Attention à ne pas confondre les deux sujets. La plateforme européenne disparaît, l'obligation de médiation nationale reste entière. Tu retires le lien mort, tu gardes le nom et les coordonnées de ton médiateur.
Le bouton de commande
Le bouton qui valide définitivement la commande doit dire clairement que le client s'engage à payer. La formule attendue est « commande avec obligation de paiement », ou une mention équivalente sans ambiguïté.
Un bouton « Valider » ou « Continuer » ne remplit pas la condition, et le consommateur n'est alors pas engagé par sa commande. Sur Shopify, le libellé du bouton de paiement se change dans l'éditeur de langue du thème, section checkout.
Les prix et la TVA
Prix toutes taxes comprises pour une vente à des particuliers, et frais de livraison connus avant la validation de la commande. Un prix hors taxes affiché à un consommateur est une pratique commerciale trompeuse.
Si tu es en franchise en base de TVA, tes factures portent la mention « TVA non applicable, article 293 B du CGI ». Les seuils de la franchise ont bougé plusieurs fois ces dernières années, donc vérifie ta situation auprès de ton comptable plutôt que sur un blog, celui-ci compris.

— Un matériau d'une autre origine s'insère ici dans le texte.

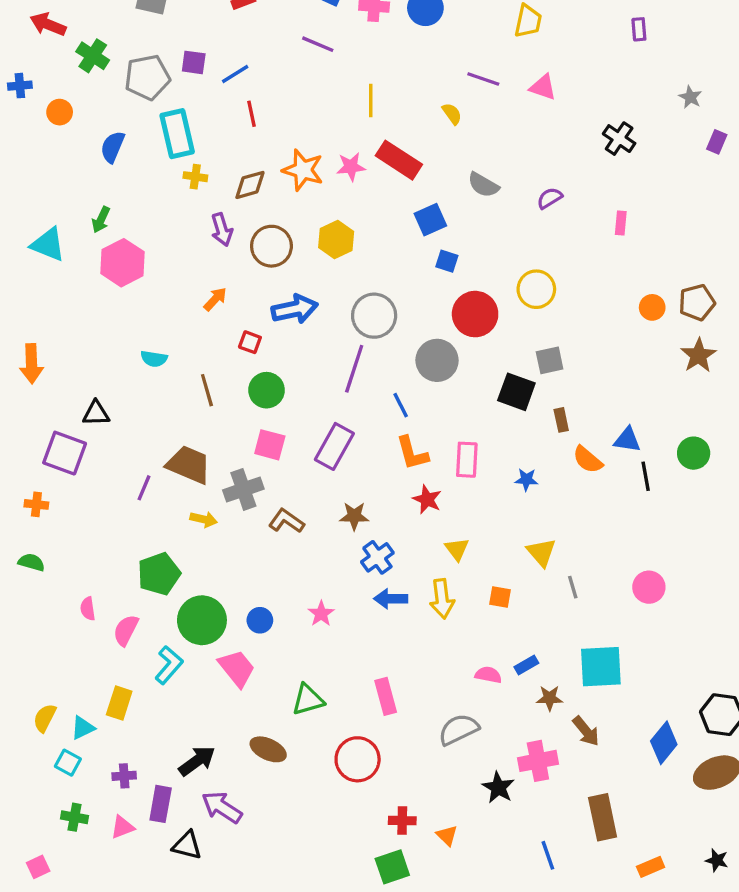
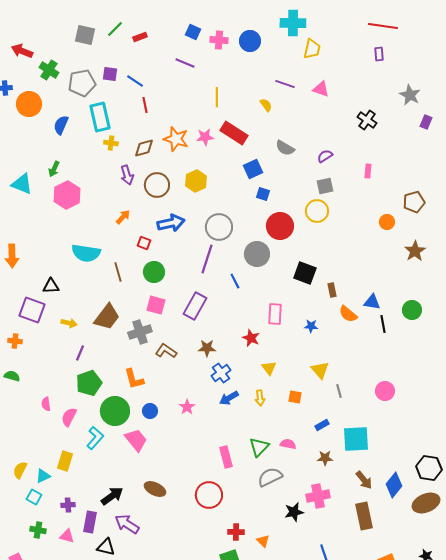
blue line: (235, 74) -> (135, 81), turned 66
gray star: (690, 97) -> (410, 95), size x1.5
orange circle: (60, 112) -> (29, 104), size x1.6
brown pentagon: (697, 302) -> (414, 202), moved
cyan semicircle: (154, 359) -> (86, 253), size x1.8
gray square: (550, 360) -> (325, 186), moved
orange L-shape: (412, 453) -> (134, 379), moved
brown trapezoid: (189, 465) -> (107, 317), turned 104
purple line: (144, 488) -> (80, 353), moved
yellow arrow: (204, 519) -> (69, 323), moved
blue arrow: (391, 599) -> (229, 398), turned -30
yellow arrow: (442, 599) -> (260, 398), size x0.7
blue rectangle: (526, 665) -> (322, 425), moved
green triangle: (308, 700) -> (259, 447), moved, turned -30
brown arrow: (586, 731) -> (364, 480), moved
black star: (498, 787) -> (294, 512), turned 30
brown rectangle: (603, 817) -> (364, 516), moved
pink triangle: (122, 827) -> (67, 536), turned 35

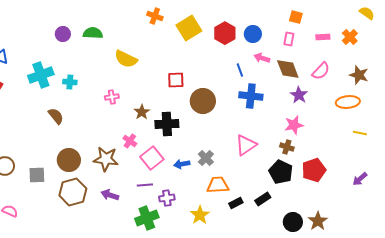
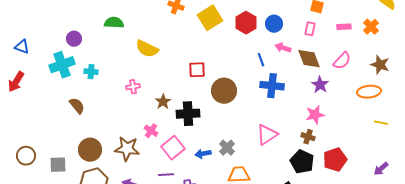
purple circle: (63, 34) -> (74, 39), moved

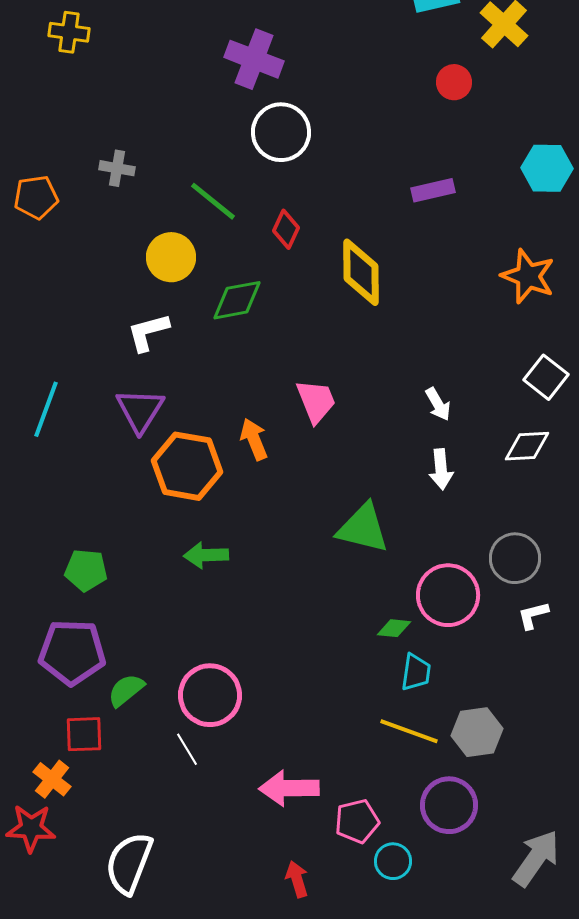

Les factures elles-mêmes ont une liste de mentions obligatoires que Shopify ne génère pas seul, c'est le sujet de facture conforme sur Shopify.
Les données personnelles
Politique de confidentialité, base légale de chaque traitement, bandeau cookies conforme avec refus aussi simple que l'acceptation. Shopify dépose des cookies analytiques dès le chargement si tu ne configures rien.
C'est un sujet à part entière, je l'ai traité dans RGPD et cookies sur Shopify.
Les obligations qui dépendent de ce que tu vends
Certaines filières ajoutent leurs propres règles. Si tu vends des produits soumis à une filière à responsabilité élargie du producteur, emballages, textile, mobilier, équipements électriques, tu as un identifiant unique délivré par ton éco-organisme et des obligations d'information qui vont avec.
Même logique pour l'alimentaire, les cosmétiques, les jouets ou l'alcool, qui ont chacun leur régime d'étiquetage et de mentions. Ces points-là dépendent trop de ton catalogue pour tenir dans une liste générale, et c'est le moment de poser la question à un juriste plutôt qu'à un développeur.
Par où commencer
Dans cet ordre, parce qu'il va du plus visible au moins urgent.
Les mentions légales et les CGV d'abord : ce sont les deux pages qu'un contrôle regarde en premier, et elles se rédigent en une matinée si tu as tes informations d'entreprise sous la main.
L'adhésion à un médiateur ensuite, parce que le délai ne dépend pas de toi.
Puis la rétractation, bouton compris, qui demande un peu de travail technique.
La politique de confidentialité et le bandeau cookies en dernier, non pas qu'ils soient facultatifs, mais parce qu'ils ne se règlent pas en cinq minutes et qu'ils méritent leur propre session.
Si tu reprends une boutique existante, commence par ouvrir tes CGV actuelles et cherche le lien vers la plateforme européenne. S'il est là, tu sais que le document n'a pas été relu depuis au moins un an, et le reste mérite le même examen.